Dari penelitian yang dilakukan oleh Reta (2009), diperoleh hasil bahwa pengetahuan dan sikap mempunyai hubungan yang bermakna dengan tindakan pencegahan penyakit menular seksual dengan nilai p<0,05.
Sedangkan menurut hasil penelitian Silalahi, R (2009), ternyata pengetahuan dan sikap PSK ada hubungan yang bermakna terhadap tindakan untuk menggunakan kondom dengan hasil p<0,05. Artinya pengetahuan dan sikap yang baik akan mempengaruhi pelanggan menggunakan kondom pada saat berhubungan seksual.
Menurut Data Lembaga Swadaya Masyarakat (LSM) Yayasan SP2S (Solidaritas Perempuan Pekerja Seks) tahun 2009 yang selama ini memfasilitasi pemberian informasi tentang IMS di Desa X mengatakan bahwa pekerja seks komersial pada tahun 2010 berjumlah sekitar 50 orang. Lokasi X terletak ± 24 km dari Kecamatan X dengan luas ± 1 ha. Untuk menuju lokasi X tersebut dapat dicapai melalui jalan darat dengan menggunakan alat tranportasi roda dua atau roda empat. Seiring dengan berjalannya waktu lokalisasi ini mengalami perubahan baik dari aspek bangunan, sarana atau fasilitas maupun dari jumlah PSK. Berdasarkan data LSM SP2S sampai dengan akhir tahun 2010 jumlah rumah (barak) ±13 buah dengan rata-rata 4 PSK per rumah dengan jumlah PSK sekitar 50 PSK. Pada umumnya bangunan sudah permanen, walaupun sebagian kecil saja bangunan masih berlantai tanah. Berdasarkan survei pendahuluan yang dilakukan penulis jumlah PSK terbanyak di Kabupaten X terdapat di Desa X sebanyak 50 orang PSK, dari 50 orang PSK tersebut ditemukan sekitar 35 kasus IMS dan 1 kasus HIV (Yayasan SP2S, 2009).

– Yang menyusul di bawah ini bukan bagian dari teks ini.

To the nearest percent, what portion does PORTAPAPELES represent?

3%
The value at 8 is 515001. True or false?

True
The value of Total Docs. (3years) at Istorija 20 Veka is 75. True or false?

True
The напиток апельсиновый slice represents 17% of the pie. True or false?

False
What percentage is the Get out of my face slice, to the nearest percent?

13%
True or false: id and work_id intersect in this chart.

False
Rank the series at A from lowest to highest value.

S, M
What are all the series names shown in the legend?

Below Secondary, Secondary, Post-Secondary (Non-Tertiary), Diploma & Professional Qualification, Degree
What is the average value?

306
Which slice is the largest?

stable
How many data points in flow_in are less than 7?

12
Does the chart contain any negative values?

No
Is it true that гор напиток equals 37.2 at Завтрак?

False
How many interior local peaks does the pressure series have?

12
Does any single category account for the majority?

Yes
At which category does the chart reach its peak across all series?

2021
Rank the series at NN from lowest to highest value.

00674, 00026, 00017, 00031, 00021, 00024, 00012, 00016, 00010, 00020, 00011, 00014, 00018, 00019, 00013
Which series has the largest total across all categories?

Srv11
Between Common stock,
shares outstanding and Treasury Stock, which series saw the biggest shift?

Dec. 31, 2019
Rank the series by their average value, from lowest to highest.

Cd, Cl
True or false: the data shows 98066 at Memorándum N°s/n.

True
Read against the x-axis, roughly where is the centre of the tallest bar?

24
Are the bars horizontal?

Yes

Desa X adalah salah satu desa di Kecamatan X Kabupaten X merupakan desa yang mempunyai resiko tinggi terhadap penularan infeksi menular seksual. Hal ini dikarenakan adanya daerah lokalisasi terselubung berupa warung bubur.
1.2. Perumusan Masalah
Warung bubur di Desa X Kecamatan X merupakan salah satu tempat praktek prostitusi. Banyaknya pekerja seks komersial di lokalisasi yang terselebung merupakan peluang membuat semakin meningkatnya kasus IMS sekarang ini., karena mereka tidak mengetahui resiko dari pekerjaannya.
Berdasarkan latar belakang di atas maka penulis tertarik untuk melihat sejauh mana pengetahuan dan sikap Pekerja Seks Komersial (PSK) tentang Infeksi Menular Seksual (IMS) di Desa X Kecamatan X Kebupaten X.
1.3. Tujuan Penelitian
1.3.1. Tujuan Umum
Untuk mengetahui pengetahuan dan sikap Pekerja Seks Komersial (PSK) tentang Infeksi Menular Seksual (IMS) di Desa X Kecamatan X Kabupaten X.
1.3.2. Tujuan Khusus
1. Mengetahui pengetahuan Pekerja Seks Komersial (PSK) tentang Infeksi Menular Seksual (IMS) di Desa X Kecamatan X Kabupaten X.
2. Mengetahui sikapPekerja Seks Komersial (PSK) tentang Infeksi Menular Seksual (IMS) di Desa X Kecamatan X Kabupaten X.
1.4.Manfaat Penelitian
1. Memberikan masukan bagi komunitas PSK mengenai kesehatan reproduksi khususnya perilaku seksual dan perilaku pemeliharaan organ reproduksi dalam mencegah IMS.
2. Memberikan masukan bagi tenaga kesehatan agar lebih memperhatikan komunitas PSK dalam mengantisipasi berjangkitnya IMS di kalangan masyarakat dengan meningkatkan penyuluhan tentang IMS.